Legal Issues in Life Insurance Claims

It’s hard to believe, but under a life insurance policy, the last thing you would expect to happen is an insurance provider refusing your death benefits. Believe it or not but this happens all the time and insurance providers can and may refuse a death benefit claim under some cases. In this article, when an insurance provider fails to pay the proceeds of a claim, we briefly discuss the problems involved. If, under a scheme, you are a beneficiary, here are some things you should be aware of: Get more informations of  Disability Insurance Attorney near me
Disputability. The insurer has the right to refuse payment during the “contestable” time under a lawsuit. Simply put, if the insured (the person who purchased the policy) dies less than 2 years after the policy has been released, the insurer may examine the insured’s responses to the insurance application. The firm would usually request that the insured’s medical records be checked. If the insurer considers that the claimant has misrepresented his or her medical condition or has omitted relevant details, the payment may be refused. The legislation enables such action to be taken by insurance firms. However, even though the rejection takes place, it does not mean that the recipient has no redress. The beneficiary can have some reasons available to address the rejection of the petition.

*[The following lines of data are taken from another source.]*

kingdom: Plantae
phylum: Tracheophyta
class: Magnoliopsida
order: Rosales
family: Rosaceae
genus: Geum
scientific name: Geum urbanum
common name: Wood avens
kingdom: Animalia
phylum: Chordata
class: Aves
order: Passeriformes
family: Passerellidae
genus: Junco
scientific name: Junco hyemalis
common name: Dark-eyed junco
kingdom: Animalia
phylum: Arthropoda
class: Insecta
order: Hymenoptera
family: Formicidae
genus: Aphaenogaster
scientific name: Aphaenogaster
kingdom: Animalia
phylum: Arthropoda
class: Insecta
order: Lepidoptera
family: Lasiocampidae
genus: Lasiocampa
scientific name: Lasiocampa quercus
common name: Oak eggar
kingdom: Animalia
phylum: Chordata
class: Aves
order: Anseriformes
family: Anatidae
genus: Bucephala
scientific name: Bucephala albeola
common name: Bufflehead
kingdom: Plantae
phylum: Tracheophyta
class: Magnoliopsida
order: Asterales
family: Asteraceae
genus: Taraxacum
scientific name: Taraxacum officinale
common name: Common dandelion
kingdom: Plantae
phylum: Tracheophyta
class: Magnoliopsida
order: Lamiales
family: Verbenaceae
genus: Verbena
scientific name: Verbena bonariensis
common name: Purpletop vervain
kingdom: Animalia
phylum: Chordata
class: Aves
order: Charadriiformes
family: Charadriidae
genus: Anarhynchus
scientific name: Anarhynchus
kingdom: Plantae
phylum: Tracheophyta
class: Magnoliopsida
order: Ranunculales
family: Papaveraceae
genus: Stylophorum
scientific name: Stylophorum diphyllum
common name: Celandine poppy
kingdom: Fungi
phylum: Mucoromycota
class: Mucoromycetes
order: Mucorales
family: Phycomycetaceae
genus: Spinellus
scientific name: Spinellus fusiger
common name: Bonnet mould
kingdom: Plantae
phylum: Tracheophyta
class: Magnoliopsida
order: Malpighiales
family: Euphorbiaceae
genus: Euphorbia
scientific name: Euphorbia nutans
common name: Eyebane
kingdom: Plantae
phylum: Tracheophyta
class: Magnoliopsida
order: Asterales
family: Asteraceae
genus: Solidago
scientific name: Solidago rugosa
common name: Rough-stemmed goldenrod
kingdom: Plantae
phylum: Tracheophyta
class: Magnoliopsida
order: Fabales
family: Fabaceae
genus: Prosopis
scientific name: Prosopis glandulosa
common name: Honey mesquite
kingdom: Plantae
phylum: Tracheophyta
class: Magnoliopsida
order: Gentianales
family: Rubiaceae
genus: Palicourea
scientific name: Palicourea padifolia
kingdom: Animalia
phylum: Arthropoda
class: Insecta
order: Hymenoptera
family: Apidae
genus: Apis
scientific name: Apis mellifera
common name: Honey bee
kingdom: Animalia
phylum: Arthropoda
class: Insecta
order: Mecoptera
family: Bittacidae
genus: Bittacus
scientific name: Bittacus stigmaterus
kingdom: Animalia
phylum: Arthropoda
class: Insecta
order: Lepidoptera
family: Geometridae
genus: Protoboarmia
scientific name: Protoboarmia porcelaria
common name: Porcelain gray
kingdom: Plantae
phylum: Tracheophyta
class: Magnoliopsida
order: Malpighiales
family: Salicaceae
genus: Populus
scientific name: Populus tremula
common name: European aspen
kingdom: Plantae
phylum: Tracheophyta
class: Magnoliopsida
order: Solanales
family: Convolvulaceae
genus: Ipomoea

Around materiality. In general, the misrepresented or excluded reality must be material in fact for a corporation to refuse reimbursement under a policy. A relevant fact is ‘material’ if the insurer has either declined coverage or given coverage to the insured under different conditions, had it been completely and accurately disclosed on the application. It is not difficult to show, sadly for the beneficiary, that the fact at issue was material.
Awareness and Confidence. In order to decide if the claimant has made a material omission or misrepresentation of the document, the beneficiary’s lawyer has to analyze the application itself. Many applications use language that allows the insured to attest that the information given is true to his or her “knowledge and/or belief” Such language is important because it may put a heavier burden on the entity to show that a misrepresentation has been made. For example, even if his medical history suggested otherwise and his assertion was made sincerely and not with an intention to mislead, if the insured claimed that he did not see a doctor in the last 5 years, there is arguably no misrepresentation.